Ask HN: Why are frameworks necessary when plain HTML/CSS/JS are simpler? - gymshoes
I just started to learn react and I was making a simple Login form with it.<p>I was thinking to make it similar to the one I had made before and it seemed very much simpler with plain old HTML and CSS.<p>Even though the styling is similar to follow, it&#x27;s very much simpler in plain CSS. Just add text to classes instead of searching for the style in one of the many files.
======
rwieruch
The one question you need to ask yourself when starting a new project: what's
the end goal in size and complexity?

If it's only a static website, for instance a blog or your personal portfolio,
HTML & CSS with a couple of vanilla JavaScript functions is fine. However,
once you add complexity to your application, by using more than a couple of
utility JavaScript functions, there needs to be some kind of "framework" to
organize your View and Logic. React is used when it comes to organizing your
view as components, and JavaScript ES5 and beyond is doing the rest by adding
the necessary business logic. That's what makes React so great in the end,
because most of it simply stays plain JavaScript [0]. React is only the view
layer by organizing your application in components.

In case you are interested, just recently I had written down my thoughts [1]
on this questions for people learning React, Angular or Vue nowadays, but
questioning why they should learn it in the first place.

\- [0] [https://www.robinwieruch.de/essential-react-libraries-
framew...](https://www.robinwieruch.de/essential-react-libraries-framework)

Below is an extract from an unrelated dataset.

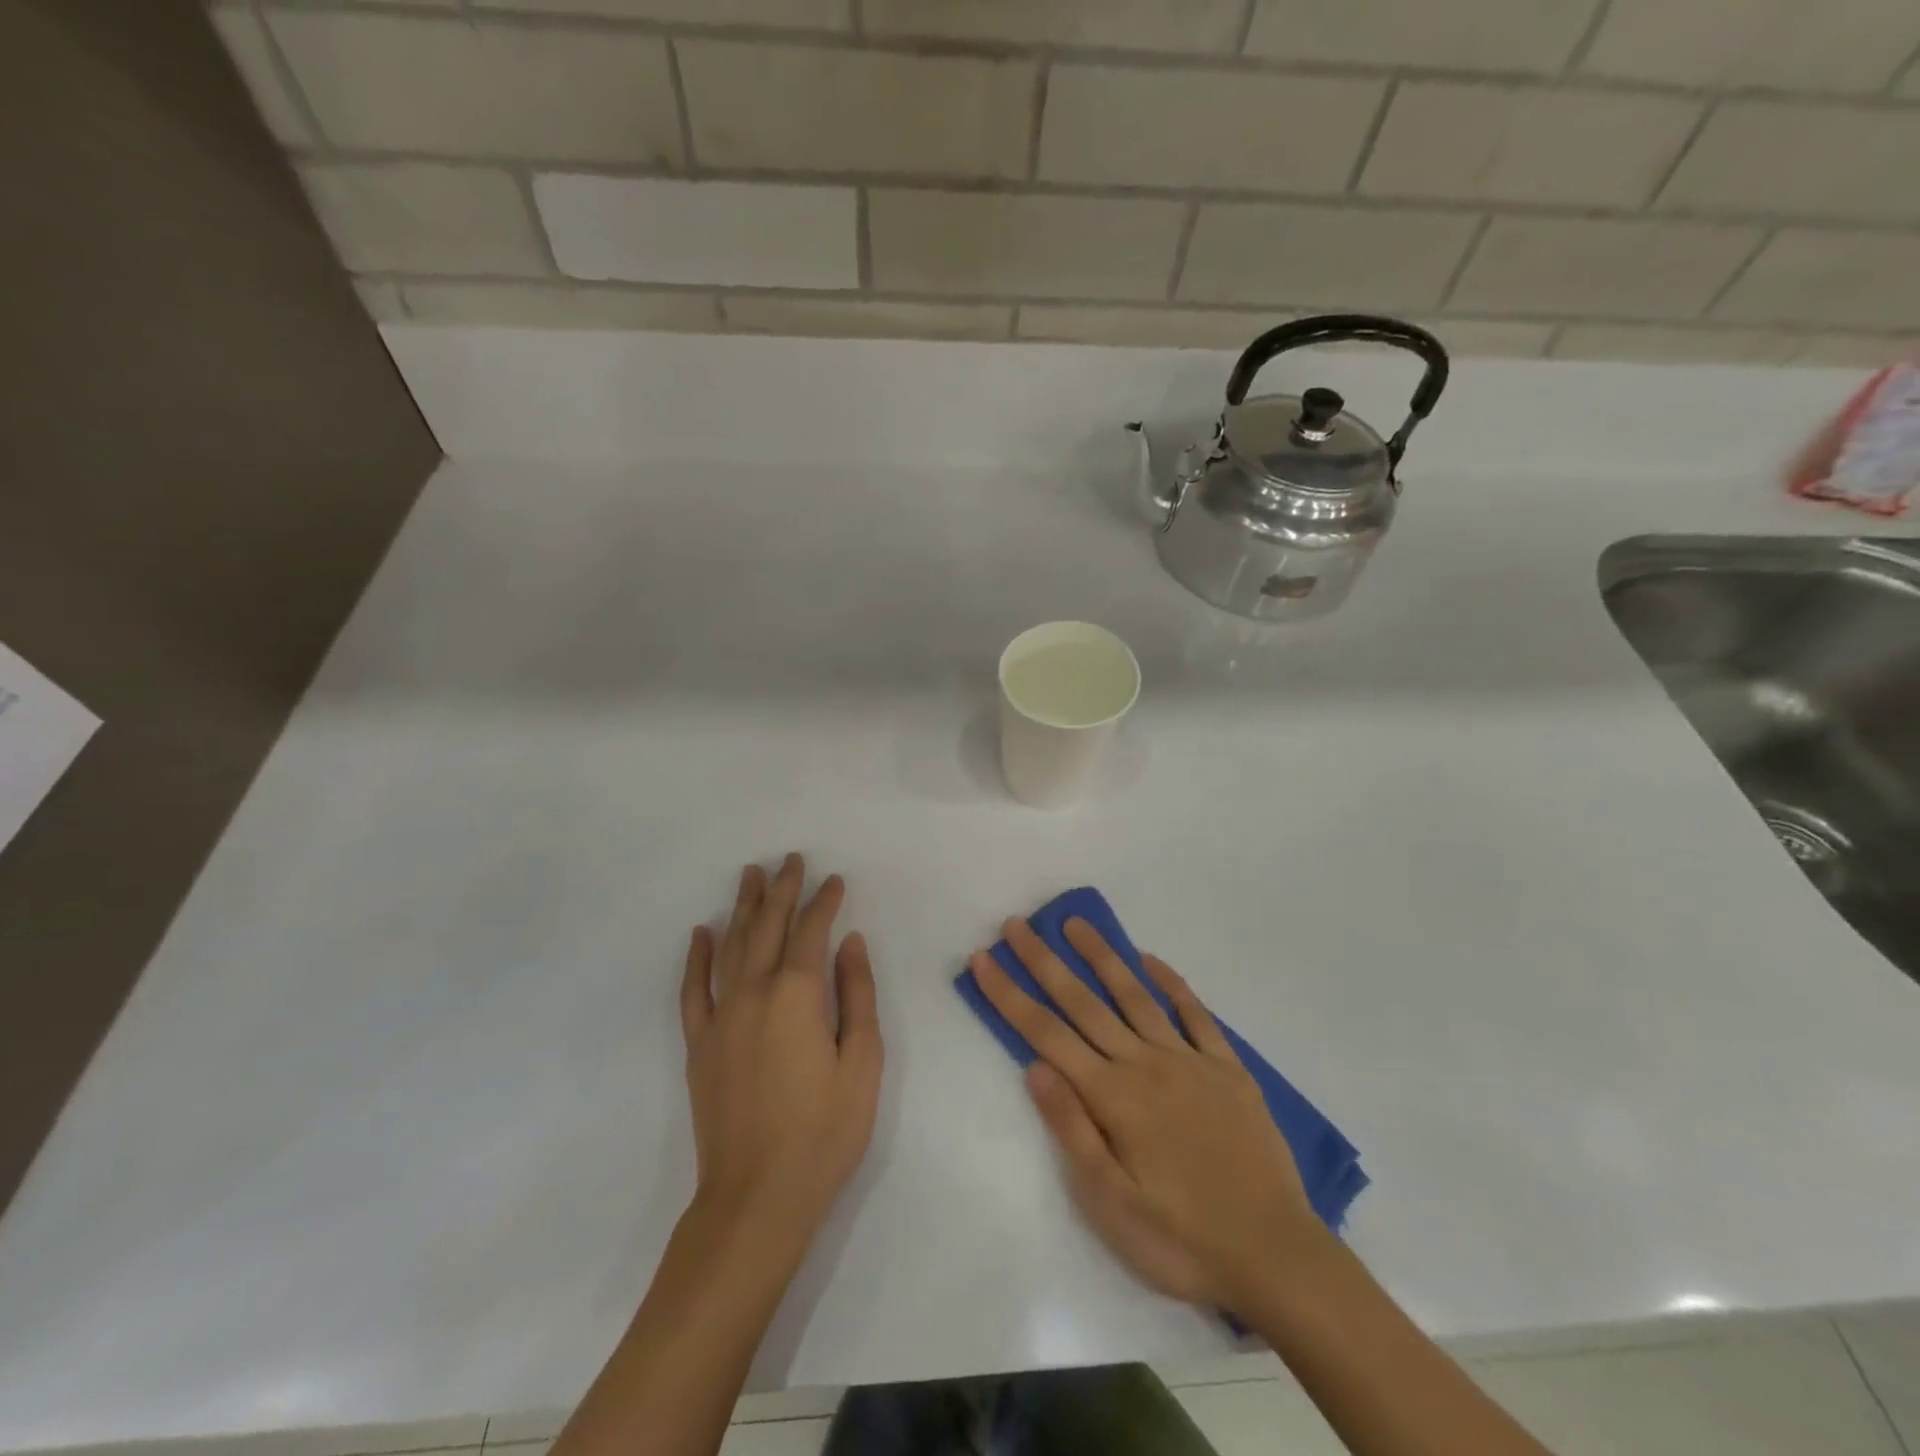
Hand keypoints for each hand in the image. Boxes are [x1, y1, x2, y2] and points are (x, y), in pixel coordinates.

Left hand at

\- [1] [https://www.robinwieruch.de/why-frameworks-
matter](https://www.robinwieruch.de/why-frameworks-matter)

------
duzchip
Well yes, for small simple static projects vanilla HTML/CSS/JS(with jquery
though) is probably simpler. The problem is when you reach "real life sized"
projects. When a project should do more than show a form and a few images and
some text.

Frameworks are useful to standardize how many developers in a single project
develop together. It also eases binding dynamic views to datasources
(databases or API:s or similar). And as a third i'd say that many of the
everyday "gotchas" are sorted out in mature frameworks so the developers can
focus on the stuff that actually matters.

I am - on the other hand - one of those who argue that frameworks also bring a
lot of evil into development. Especially in JS where frameworks are built on
top of frameworks which are built on top of frameworks. But I wont bring out
those arguments here since the question was "Why to use frameworks" not "Why
to avoid them".

Happy Hacking!

------
matt_s
Frameworks are needed to get developers past disagreements on organization of
code and focus on delivering business value. They also help organize work for
larger teams of people working together.

If you are solo and your application is going to be small they are probably
unnecessary. If you are learning or already know how to use a framework, then
it helps in the long run by taking care of lots of things to make your life
easier.

------
tboyd47
People just don't know how to build a website with plain HTML/CSS anymore.
Frameworks have dominated the front-end for so long, it's just what you do.